_Work instruction:_
In the weather briefing notes below, what was the low-level northeasterly flow on the Jayton, TX profiler maintaining?

_Selected extract:_
════════════════

PAGE 15 — PROFILER PERSPCTIVE

* – This image shows a 12 UTC “perspective view” of the 3 NOAA wind profiler sites closest to the KMAF CWA; Midland is located in the bottom right corner of the image

* – On the Jayton, TX profiler (JTNT2), note the northeasterly flow in the lowest layers — this northeasterly flow was maintaing the supply of cold air and low cloudiness across the region.

PAGE 16 — JAYTON TX PROFILER

* – This is a time series of hourly profiler data from the Jayton TX site (northeast of KMAF); time is increasing from right to left, from 00 to 12 UTC.

* – Note that the low-level northeasterly flow begins to deepen later in the morning; a shallow layer of southeasterly flow exists around 4 km; strong southwesterly flow (50-90 knots) dominates above 7 km (23 kft).

PAGE 17 — KMAF VAD VWP LOOP

* – Higher temporal variability of the vertical wind profile can be observed with ths WSR-88D Vertical Azimuth Display (VAD) Vertical Wind Profile (VWP) data from KMAF; this loop is from 09:24 to 12:02 UTC.

* – As seen on the Jayton TX wind profiler data, there is northeasterly flow below about 8 kft; higher aloft, winds veer to southeasterly, southerly, and then southwesterly; there are no suitable targets above 24 kft to derive wind measurements.

PAGE 18 — 12Z KMAF RAWINSONDE

* – The rawinsonde profile from Midland TX at 12 UTC reveals several important features; hit the “Toggle” button to view a slide listing these features.

PAGE 19 — GOES + MESOETA PRECIP

* – This first image is the GOES 6.7 micrometer IR (“water vapor”) image at 12:15 UTC, with an overlay of layer precipitable water (PW) from the 11/03 UTC MesoEta. The PW value of around 0.60 inches at KMAF is somewhat high for the cold season (source: KMAF staff).

* – Hit the “Toggle” button to show the same GOES water vapor image with an overlay of 3-hour convective (red) and stable (cyan) precipitation forecasts from the MesoEta; 3-hour observed precipitation amounts are in green; note that the MesoEta convective precipitation is confined to the Texas Gulf coast — all the precipitation over the KMAF CWA is forecast to be of a stable nature.

* – The forecast (and observed) precipitation is occurring ahead of and to the left of the advancing mid-level dry slot (evident on the GOES water vapor image); at this time, no precipitation was being reported by stations beneath the layered cloudiness in the deformation zone region along the Texas/New Mexico border region.

════════════════

_Given information:_

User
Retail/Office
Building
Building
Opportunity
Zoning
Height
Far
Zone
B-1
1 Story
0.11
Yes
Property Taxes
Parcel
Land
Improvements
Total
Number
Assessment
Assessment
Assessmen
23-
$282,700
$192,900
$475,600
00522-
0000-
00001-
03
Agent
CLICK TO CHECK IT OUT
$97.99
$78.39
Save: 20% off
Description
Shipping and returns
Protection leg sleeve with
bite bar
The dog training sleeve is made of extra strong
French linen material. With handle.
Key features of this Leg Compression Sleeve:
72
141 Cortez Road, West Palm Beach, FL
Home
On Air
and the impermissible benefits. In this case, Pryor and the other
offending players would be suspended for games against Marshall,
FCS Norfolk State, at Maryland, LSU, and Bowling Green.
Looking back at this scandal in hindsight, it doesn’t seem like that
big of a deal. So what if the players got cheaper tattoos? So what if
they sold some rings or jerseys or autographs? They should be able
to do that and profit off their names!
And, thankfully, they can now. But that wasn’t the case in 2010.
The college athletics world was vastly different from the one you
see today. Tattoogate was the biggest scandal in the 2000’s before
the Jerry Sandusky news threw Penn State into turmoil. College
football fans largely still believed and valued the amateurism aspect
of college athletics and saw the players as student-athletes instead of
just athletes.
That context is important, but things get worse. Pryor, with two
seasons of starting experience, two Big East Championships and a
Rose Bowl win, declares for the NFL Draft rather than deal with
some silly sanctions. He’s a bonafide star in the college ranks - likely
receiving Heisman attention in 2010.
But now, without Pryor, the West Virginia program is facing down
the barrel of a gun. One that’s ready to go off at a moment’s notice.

════════════════

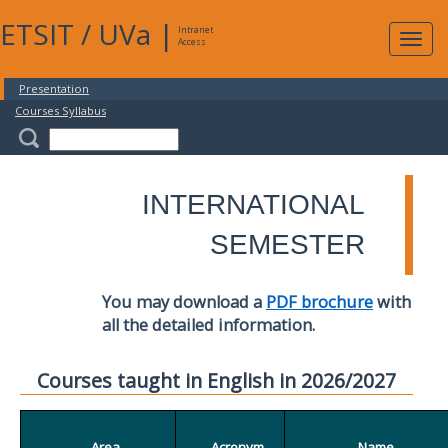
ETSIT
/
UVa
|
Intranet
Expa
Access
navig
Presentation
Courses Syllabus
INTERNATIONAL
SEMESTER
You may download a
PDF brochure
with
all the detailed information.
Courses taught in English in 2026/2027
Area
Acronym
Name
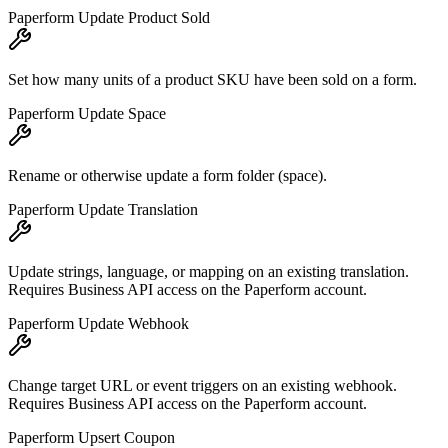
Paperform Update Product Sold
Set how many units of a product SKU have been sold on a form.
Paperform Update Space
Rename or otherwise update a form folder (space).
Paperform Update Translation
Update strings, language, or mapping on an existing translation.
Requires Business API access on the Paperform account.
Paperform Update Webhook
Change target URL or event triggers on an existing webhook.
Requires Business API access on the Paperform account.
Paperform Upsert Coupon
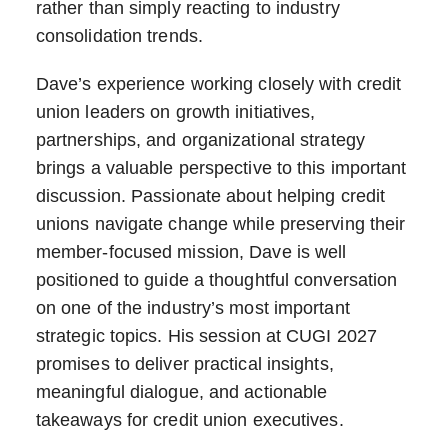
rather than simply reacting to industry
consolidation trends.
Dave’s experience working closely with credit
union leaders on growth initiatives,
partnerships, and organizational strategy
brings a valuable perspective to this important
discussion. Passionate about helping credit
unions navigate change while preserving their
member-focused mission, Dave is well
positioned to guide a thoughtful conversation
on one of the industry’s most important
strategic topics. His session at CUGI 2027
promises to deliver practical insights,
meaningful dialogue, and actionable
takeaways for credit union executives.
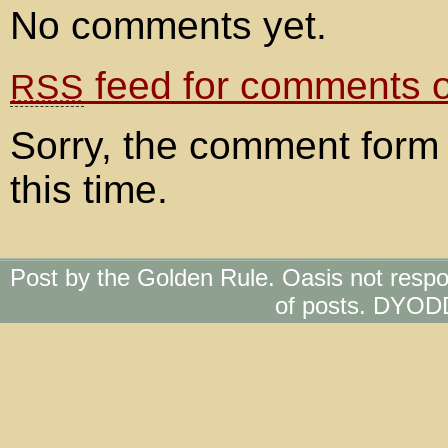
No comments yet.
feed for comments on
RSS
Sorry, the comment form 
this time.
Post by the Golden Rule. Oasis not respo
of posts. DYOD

════════════════

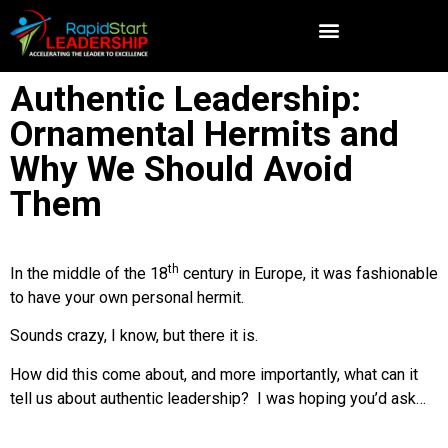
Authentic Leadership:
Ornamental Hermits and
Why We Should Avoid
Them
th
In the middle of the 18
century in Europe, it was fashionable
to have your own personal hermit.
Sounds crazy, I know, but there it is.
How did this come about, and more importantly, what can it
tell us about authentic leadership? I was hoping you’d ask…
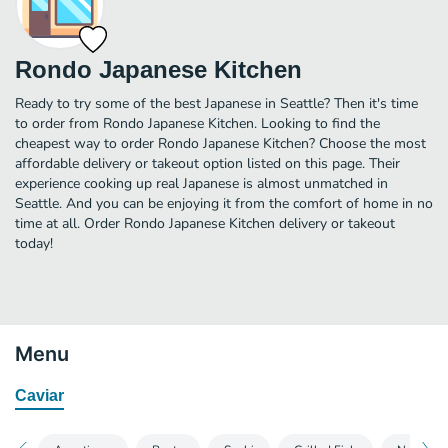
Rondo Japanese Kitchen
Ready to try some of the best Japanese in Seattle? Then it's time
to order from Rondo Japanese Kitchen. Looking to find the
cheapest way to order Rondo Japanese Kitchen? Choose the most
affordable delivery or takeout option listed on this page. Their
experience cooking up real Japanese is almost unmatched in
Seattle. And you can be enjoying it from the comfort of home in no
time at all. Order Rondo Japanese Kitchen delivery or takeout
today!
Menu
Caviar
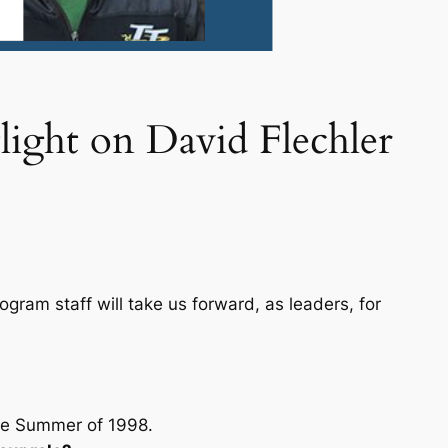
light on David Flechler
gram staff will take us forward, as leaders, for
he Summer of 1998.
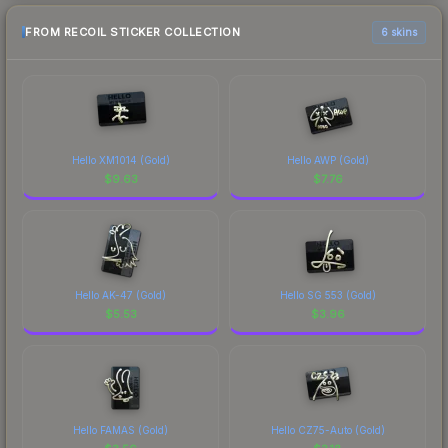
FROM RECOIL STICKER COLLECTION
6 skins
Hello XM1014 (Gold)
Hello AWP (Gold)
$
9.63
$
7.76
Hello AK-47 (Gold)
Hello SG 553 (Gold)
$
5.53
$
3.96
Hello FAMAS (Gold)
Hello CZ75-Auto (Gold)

════════════════

_Completed exercise:_
It was maintaining the supply of cold air and low cloudiness across the region.